Red Hat Bugzilla – Bug 1476233
[RFE] Increment for overcloud nodes
Last modified: 2018-05-24 21:57:59 EDT
Description of problem:
Overcloud index always increments and doesn't do decrement when scaling-down or deleting the node
Version-Release number of selected component (if applicable):
In deployed overcloud, try to re-utilise freed node indexes, such as overcloud-controller-NN
Steps to Reproduce:
1. Deploy an overcloud
2. Remove a node from configuration
3. Try to re-utilise index number that belonged to this host
TripleO skips this number
TripleO re-uses this number
Fundamentally, this is the nature of how Heat ResourceGroup's scale up and down. It would have to be addressed in Heat if this were to be fixed.
AFAIK, Tripleo marks the resources to be removed as blacklisted in RG (when doing overcloud node delete).
Heat has something called 'resource-mark-unhealthy' which would mark the resource (controller or compute index) as CHECK_FAILED, that would be replaced in the next update.

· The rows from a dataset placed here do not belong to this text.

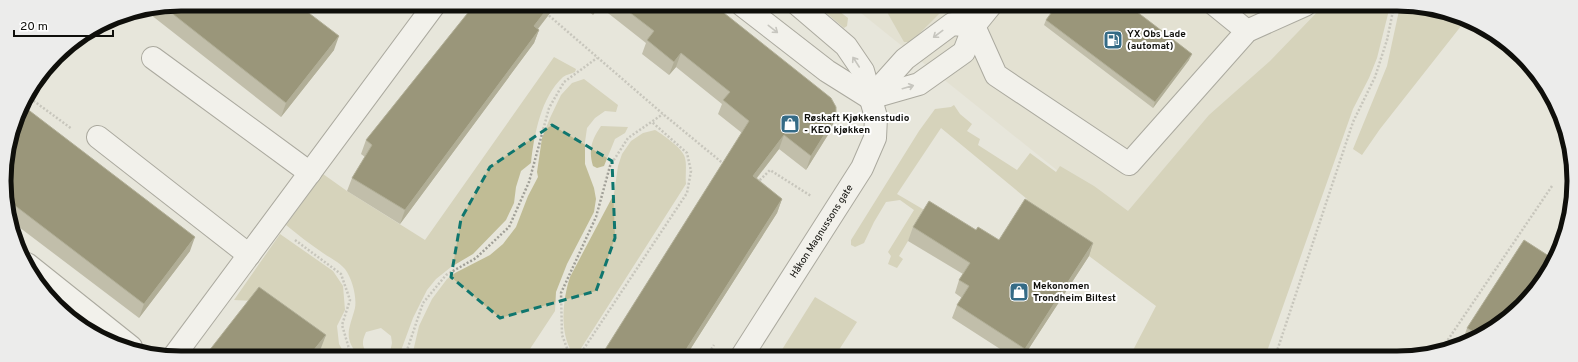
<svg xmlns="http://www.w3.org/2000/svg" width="1578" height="362" viewBox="0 0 1578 362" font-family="Overpass,sans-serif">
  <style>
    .built { fill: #dddbc8 }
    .green { fill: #c0bc95 }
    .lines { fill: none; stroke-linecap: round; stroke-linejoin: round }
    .minor-casing { stroke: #626157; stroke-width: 24 }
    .path { stroke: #a09f97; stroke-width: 2.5; stroke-dasharray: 2 2; stroke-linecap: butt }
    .minor { stroke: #fff; stroke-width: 22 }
    .wall { fill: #928e70 }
    .shaded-wall { fill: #6f6b45 }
    .building { fill: #3c3605; stroke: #6f6b45 }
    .oneway { stroke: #9f9f9d }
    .marked { fill: none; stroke: #0f766e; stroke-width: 3; stroke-dasharray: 8 5; stroke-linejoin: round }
    .labels { text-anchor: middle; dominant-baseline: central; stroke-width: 4; stroke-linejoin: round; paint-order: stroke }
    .poi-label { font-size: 10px; font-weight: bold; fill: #0f0f0b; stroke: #fff; text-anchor: start }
    .street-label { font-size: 10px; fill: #0f0f0b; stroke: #fff }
    .rim { fill: none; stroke: #0f0f0b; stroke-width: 5 }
  </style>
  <rect width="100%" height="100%" fill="#e7e6db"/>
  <!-- built -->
  <path class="built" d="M851,5H1334L1129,228Z"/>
  <!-- green -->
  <path class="green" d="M817,5H831L848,18L847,26L844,28Z
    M883,5H948L911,42H904Z
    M1324,5L1390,6L1377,58L1369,78L1353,109L1265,357L1130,356L1156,306L1089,256L1020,212L1027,199L941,128L897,194L926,211L899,256L903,259L897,268L888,264L891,256L888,252L914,210L900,200L886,202L874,222L864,243L855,247L851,245V240L919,131L935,109L951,107L954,105L960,114L972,124L967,131L980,139L978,145L1017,170L1030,153L1056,172L1060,166L1094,186L1128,211L1209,115L1270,61Z
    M1400,6H1420L1465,21L1380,129L1362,155L1353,149L1387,66Z
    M554,57L576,69L575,72C571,74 567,74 563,77C541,97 534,135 531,163L521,171L516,187L514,203L506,220L473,254L451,267L436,279L427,290L413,318L399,356H383L390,352L392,343L391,336L381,328L366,332C361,343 362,348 370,356H359C342,337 350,328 355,308C357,297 352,278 345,269C339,262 330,258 323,253C310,244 298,235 286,225L323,174L347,191L425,240Z
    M584,79L618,105L616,112L605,111L595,118L587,128L585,142V164L594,188L596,199L594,212L567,264L556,292L555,311L526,355L510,351L489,349L475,356H412L419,326L432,299L447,279L455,273L490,255L503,244L516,227L528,196L538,177L537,172L542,138L550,118L561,95L572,83Z
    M601,126L628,127L625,133L615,139L604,166L597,168L593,166C588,150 592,139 601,126Z
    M655,130C662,134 684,149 685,158C687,166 685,176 686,184L580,350L572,352C559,332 563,298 570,277L614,194L618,166L622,154L631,141L643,133Z
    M280,234L333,271L343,286L345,310L337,326L339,344L346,356H315L254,301L234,300Z
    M815,297L857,322L835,356H778Z"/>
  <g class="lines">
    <!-- minor casing -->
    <g class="minor-casing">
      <g id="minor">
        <path d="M742,5L827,71L870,98"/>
        <path d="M960,5L974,26L996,75L1129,164L1247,31L1305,5"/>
        <path d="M1215,5L1247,31"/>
        <path d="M153,58L310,173"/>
        <path d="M870,98L919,84L964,52L974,26L991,5"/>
        <path d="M870,98L905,59L952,24L974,26"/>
        <path d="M98,137L249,255"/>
        <path d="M27,264L131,347"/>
        <path d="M174,356L435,4"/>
        <path id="s1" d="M742,356L862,168L875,138L876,117L863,71L846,46L798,5"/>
      </g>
    </g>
    <!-- path -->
    <path class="path" d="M546,13L663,114L725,165
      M27,96L72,129
      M757,183L770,170L811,196
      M295,240L341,274L350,300L342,325L350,352L354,356
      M1441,350L1552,186
      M405,356L423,303L446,275L476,258L509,227L529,182L549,108L564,82L597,58
      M570,356L562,335L561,293L596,217L610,166L628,138L663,114
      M579,356L687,193L691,171L687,153L652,122
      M707,356L714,345
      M1275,357L1353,122L1375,77L1387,40L1394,6"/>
    <!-- minor -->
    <use href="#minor" class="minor"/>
  </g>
  <!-- wall -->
  <path class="wall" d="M181,4L334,50L281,117L146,11Z
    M475,4H557L538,29L539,30L534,43L400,224L347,191L352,178L365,157L361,154L366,140Z
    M580,4L714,5L831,130L806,170L779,149L757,178L782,199L777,213L686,356L742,133L718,114L722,104L676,67L669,75L642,54L646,43L599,6L593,15Z
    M1046,20L1189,60L1153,108L1044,25Z
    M4,169L190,251L139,318L11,221Z
    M913,227L976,230L999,240L1093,243L1089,256L1024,356H1011L952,318L957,305L962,298L955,293L959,280L963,274L908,241Z
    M1522,306L1475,340L1467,342L1463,340L1467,328Z"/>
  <!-- shaded-wall -->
  <path class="shaded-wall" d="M551,4H557L529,40L534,26Z
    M596,5H600L593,15Z
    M539,30L534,43L400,224L405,210Z
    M339,36L334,50L281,117L286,103Z
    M681,53L676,67L669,75L674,62Z
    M1192,54L1189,60L1153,108L1155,102Z
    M836,116L831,130L806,170L811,156Z
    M784,135L779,149L748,189L753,176Z
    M782,199L777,213L686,356H682Z
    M195,237L190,251L139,318L144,304Z
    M1093,243L1089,256L1024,356H1023L1025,349Z
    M326,335L321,348L315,356H309Z"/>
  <!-- building -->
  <path class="building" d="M181,4H297L339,36L286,103L164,7Z
    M475,4H551L534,26L539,30L405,210L352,178L372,145L366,140Z
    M620,5H714L831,98L836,107V116L811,156L784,135L753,176L782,199L682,356H601L749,121L723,100L730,92L681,53L674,62L647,40L654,31Z
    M1057,5H1128L1192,54L1155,102L1046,20Z
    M22,105L195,237L144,304L9,201L4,169Z
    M1025,199L1093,243L1025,349L957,305L969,286L959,280L970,263L913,227L929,201L976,230L978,227L999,240Z
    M1524,240L1555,260L1522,306L1480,336L1467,328Z
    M259,287L326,335L309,356H205Z"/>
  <!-- one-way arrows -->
  <defs><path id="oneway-shaft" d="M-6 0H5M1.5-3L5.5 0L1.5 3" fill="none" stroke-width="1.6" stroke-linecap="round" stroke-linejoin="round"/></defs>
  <g class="oneway">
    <use href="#oneway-shaft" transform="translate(773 29) rotate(38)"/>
    <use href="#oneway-shaft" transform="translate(938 34) rotate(143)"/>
    <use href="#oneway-shaft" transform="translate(856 62) rotate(-123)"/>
    <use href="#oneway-shaft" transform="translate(908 87) rotate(-16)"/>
  </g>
  <!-- marked area -->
  <path d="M0 0H1578V362H0ZM552,125L612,161L615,238L596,291L500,318L451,277L461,219L490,167Z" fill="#e7e6db" fill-opacity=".55" fill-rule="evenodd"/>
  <path class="marked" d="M552,125L612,161L615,238L596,291L500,318L451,277L461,219L490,167Z"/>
  <!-- icons -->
  <defs>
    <g id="fuel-square" transform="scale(1)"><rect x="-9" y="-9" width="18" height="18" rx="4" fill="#356b86" stroke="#fff"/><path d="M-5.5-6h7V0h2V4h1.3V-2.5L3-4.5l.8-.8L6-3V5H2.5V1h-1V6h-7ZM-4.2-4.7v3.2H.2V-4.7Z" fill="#fff"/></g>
    <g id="shop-square" transform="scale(1)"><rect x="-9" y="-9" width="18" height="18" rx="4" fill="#356b86" stroke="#fff"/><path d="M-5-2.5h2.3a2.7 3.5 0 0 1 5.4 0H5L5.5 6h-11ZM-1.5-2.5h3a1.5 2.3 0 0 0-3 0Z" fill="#fff"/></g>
  </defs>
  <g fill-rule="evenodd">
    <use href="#fuel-square" x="1113" y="40"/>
    <use href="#shop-square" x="790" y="124"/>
    <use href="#shop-square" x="1019" y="292"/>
  </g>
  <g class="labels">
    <!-- poi labels -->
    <g class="poi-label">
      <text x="1127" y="34">YX Obs Lade<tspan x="1127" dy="12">(automat)</tspan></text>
      <text x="804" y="118">Røskaft Kjøkkenstudio<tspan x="804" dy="12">- KEO kjøkken</tspan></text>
      <text x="1033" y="286">Mekonomen<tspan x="1033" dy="12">Trondheim Biltest</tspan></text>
    </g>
    <!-- street labels -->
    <g class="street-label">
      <text stroke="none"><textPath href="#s1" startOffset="148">Håkon Magnussons gate</textPath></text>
    </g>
  </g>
  <!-- crop -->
  <path d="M0 0H1578V362H0ZM181 11H1397A170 170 0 0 1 1567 181V181A170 170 0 0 1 1397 351H181A170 170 0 0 1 11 181V181A170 170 0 0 1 181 11Z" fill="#ececeb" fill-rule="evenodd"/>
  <path class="rim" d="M181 11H1397A170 170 0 0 1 1567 181V181A170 170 0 0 1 1397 351H181A170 170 0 0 1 11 181V181A170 170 0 0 1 181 11Z"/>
  <!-- scale -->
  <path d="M14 30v6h99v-6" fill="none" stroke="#0f0f0b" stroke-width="2"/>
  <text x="20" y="30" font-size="12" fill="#0f0f0b" stroke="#ffffff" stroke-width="3" paint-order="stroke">20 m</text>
</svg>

Probably this can be leveraged by Tripleo rather than backlisting resources, though I don't know if there are any other implications from Tripleo when new node uses an old index.
I forgot to mention that there is one drawback of using mark-unhealthy with RG though:
If you have 5 nodes, and you mark 'node-2' as unhealthy and then reduce the count(size) to 4 (expecting that 'node-2' would be removed, it would replace 'node-2' with a new node and chop off 'node-5' from the top, which may be unacceptable.
This is similar to https://bugzilla.redhat.com/show_bug.cgi?id=1426563 - a procedure was tested to enable use of the heat mark-unhealthy feature to do an in-place node replacement that reuses the same IPs etc, but the decision was made to not document that process for general use.
May be we need to revisit that discussion, but if the decision is the same this might be considered a duplicate of that earlier bug because basically the observed behavior is expected.